Et l’homme noir soupira sans songer peut-être précisément aux objets qui encombraient ses deux bras.

À tâtons, il réintégra son domicile, car la nuit tombait, une nuit opaque, épaisse, vous prenant à la gorge comme de la suie. Les salves d’artillerie s’étaient tues et les sourds grognements de la terre s’apaisaient. Dans la campagne s’allumaient des lampes ; les fermes, les granges, toutes les petites maisonnettes le long des routes rectilignes ouvraient un œil derrière les larmes de la pluie. Une nouvelle existence, plus normale, commençait. Des femmes accueillaient leur homme, retour des champs, le faix d’herbages sur l’épaule, des enfants piaillaient, on posait des soupières sur des tables.
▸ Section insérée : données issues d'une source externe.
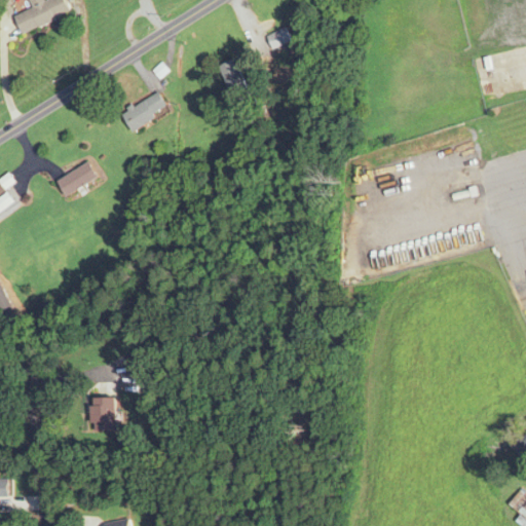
[(23,34),(72,12),(66,0),(46,0),(45,1),(44,0),(29,0),(33,8),(15,15),(23,34)]
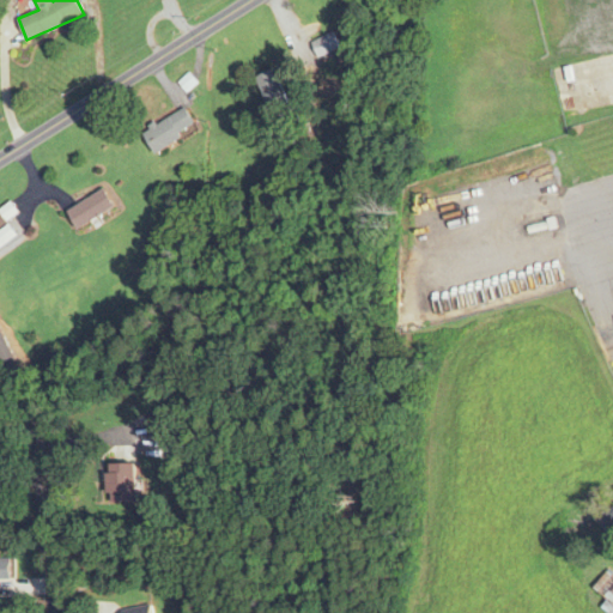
[(310,42),(317,58),(340,48),(333,32),(310,42)]
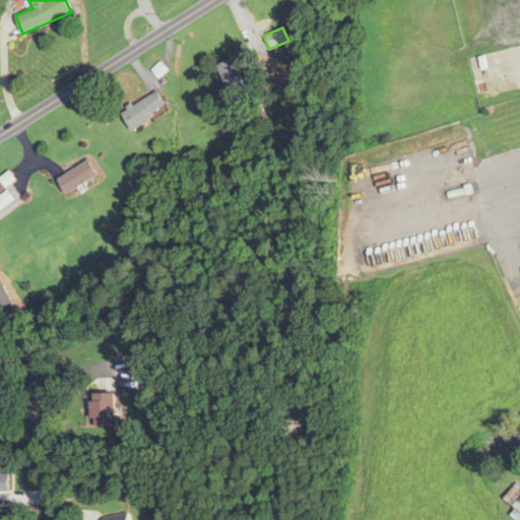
[(469,73),(494,67),(491,54),(466,60),(469,73)]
M. Davenel dépliait une serviette éblouissante et directoriale en face de sa fille qui rêvait, le nez flairant les branches de roses d’une corbeille. On fermait des fenêtres. Lui, l’inconnu, restait seul, dehors, dans l’ombre, supportant le double fardeau de la réprobation et de la pitié, roi sans autre royaume que celui de la terreur, misérable dont la misère était le luxe momentané, par-dessus tout, l’homme capable d’un crime dont sa propre conscience ne pouvait pas l’absoudre puisqu’il se condamnait à vivre loin de la vie. Lâcheté ou mépris, il préférait ne pas leur fournir son contingent de travail. Il n’était pas de chez eux et ne leur servirait à rien, car il n’aimait ni la terre, ni les humains, encore moins le monde, la société… Il n’aimait rien pour avoir trop aimé, mal aimé.

Il s’allongea en s’enveloppant de la couverture.

— Dormir ! Dormir ! Tout oublier ! Il n’y a plus rien qui vaille la peine de ma peine.